An EU-wide “covid-19-bond” was proposed, which would serve as an instrument to inject money under the promise of future repayment. This would be a support measure for the coffers of the States in order to stimulate their economies. These bonds would serve as common European debt securities, that is, although they would function similarly to government bonds, except they would be endorsed by all members of the economic community. This measure was highly supported by the countries of southern Europe, particularly France, Spain and Italy, notably the second, third and fourth largest economies of the EU. However, opposition to this measure was given by the Netherlands, Germany and the Nordic countries. These countries want to propose other rescue measures, arguing that the measure would be too expensive. While it is true that money mismanagement has been a constant in several Member States, the truth is that in times as difficult as these, solidarity must prevail.
The Netherlands’ position against issuing the “covid-19 bonds” became well known given the country’s energetic resistance during the negotiations and strong opposition to helping European countries suffering the most from the coronavirus. As if that were not enough, during the negotiations, Dutch Prime Minister Mark Rutte mocked Spain and Italy on television criticizing them for admitting too many old people into the hospital in the intensive care unit. This naturally generated outrage in the countries in question, especially in Portugal, which has strongly sympathized with Spain and Italy, calling the Dutch minister’s statements immoral and disgusting.
Rutte’s words not only impacted the Mediterranean, but also his own country, generating outrage among the political opposition. His finance minister was forced to admit that Rutte’s words were not “empathetic enough” toward the southern European countries. Rutte’s hardline position at such a difficult time even stirred up controversy among his political supporters and among economists, even drawing criticism from the president of the Dutch Central Bank, Klaas Knot.
It is clear that the economic situation facing the countries of the south is a result of external causes and not the result of governance. Given the lack of solidarity in this time, a joint European exit is one possible answer, at least in comparison to ceding sovereignty despite contributing enormously to the economy of the European Union.
The position of the Dutch president reveals the enormous differences in the moral and cultural values compared to the countries in the European south. The Netherlands suffers from a typical liberal economic ideology that prioritizes money over the life of human beings. In addition to selfishness, the country’s elites are complicit in the diversion of funds from large foreign, which it offers low taxation. The Netherlands has become something of a tax haven, costing other European countries billions of euros.
Spain in particular has been strongly very affected by bordering two tax havens (Gibraltar and Andorra), traditional tax evasion territories; it has not only lost money from them, but also from other similar areas such as the Netherlands, Luxembourg, the UK and Ireland. Together, these countries cost Spain around 10,000 million euros a year. Holland is, however, the country that most affects Spanish coffers, generating annual losses higher than what Spain invests in healthcare in total.
What makes the Netherlands attractive to many multinational companies is that they allow royalty payments to be made to tax havens abroad.

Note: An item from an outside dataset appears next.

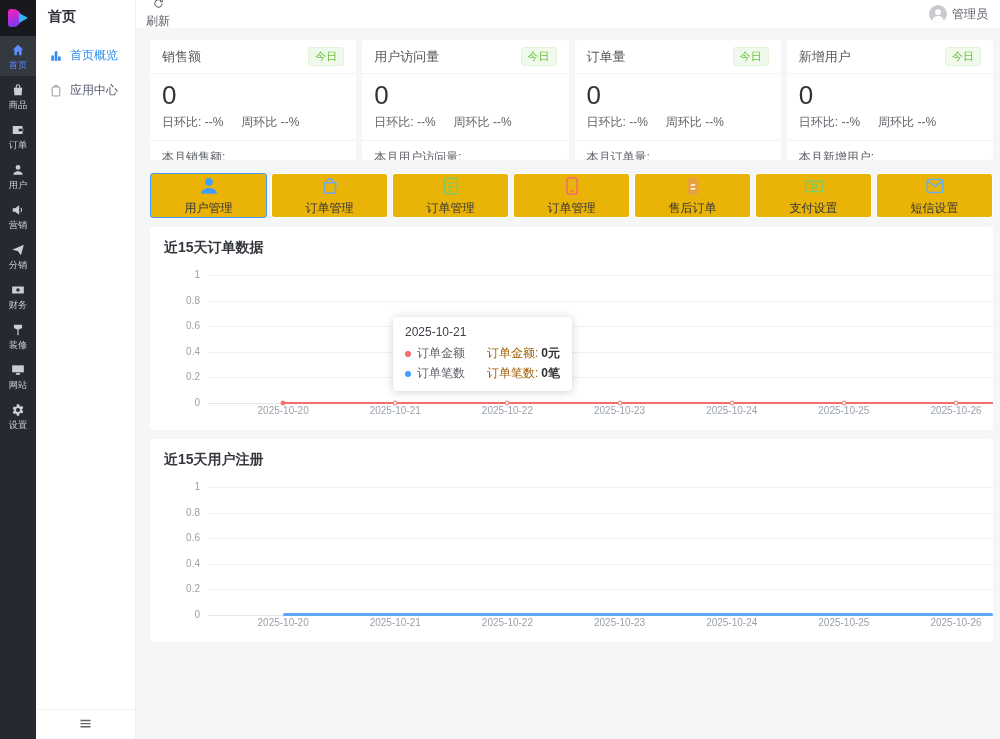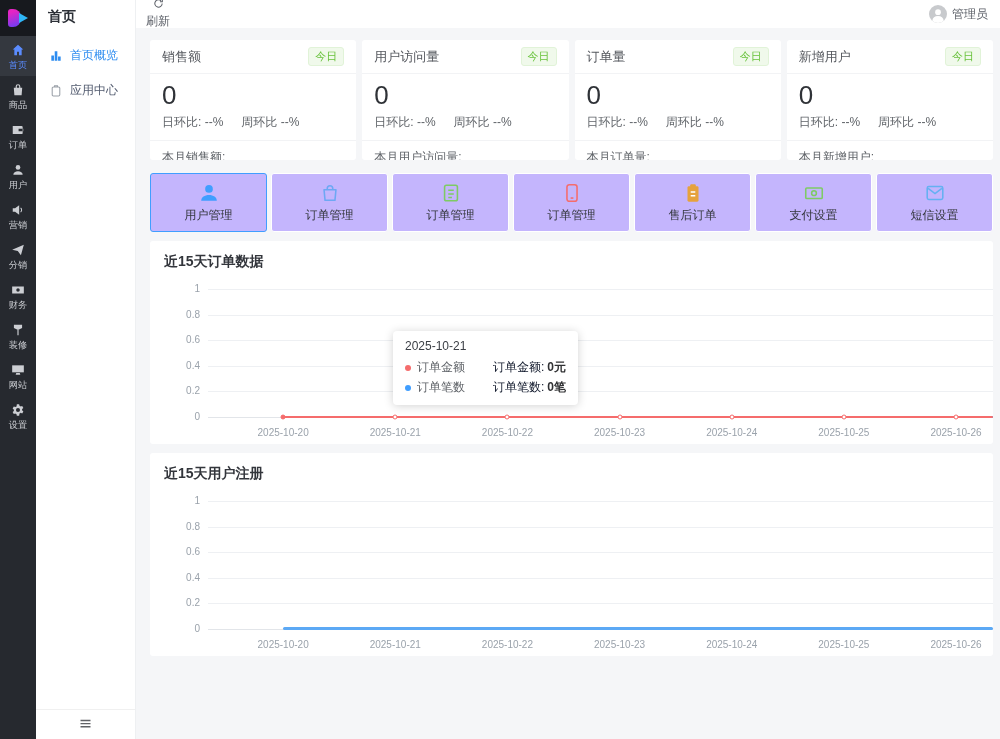"用户管理" .shortcut { background: #c4b5fd -> #eab308; height: 59px -> 45px }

In other words, it is an economic engineering system that allows money laundering. This has become less and less tolerated within Europe, and something that is particularly a factor in regard to the United Kingdom, a country that has traditionally benefited from tax evasion in other countries and has hindered the clarification of its own tax havens. The search for common taxation is something that has been gaining strength, although a few states are still resisting. However, the lesson of the current crisis is that health should be taken into account as a pillar as fundamental as security and sovereignty, therefore, any fiscal deviation that affects this sector must be strongly condemned and fought.
A consensus was reached recently in the Eurochamber, and although the “covid-19 bonds” will not be used, the option proposed by the Netherlands, Germany and the countries of the north was forced to become more flexible in order to grant joint aid in the framework of the European Union. The condition that the agreement establishes grants up to 2% of GDP in loans under the condition that they are exclusively used to finance the healthcare costs derived from Covid-19. In total, it is estimated that the European Union would mobilize more than 500,000 million euros among the provisions of the European Rescue Fund, the European Investment Bank and the European Commission’s Fund against unemployment.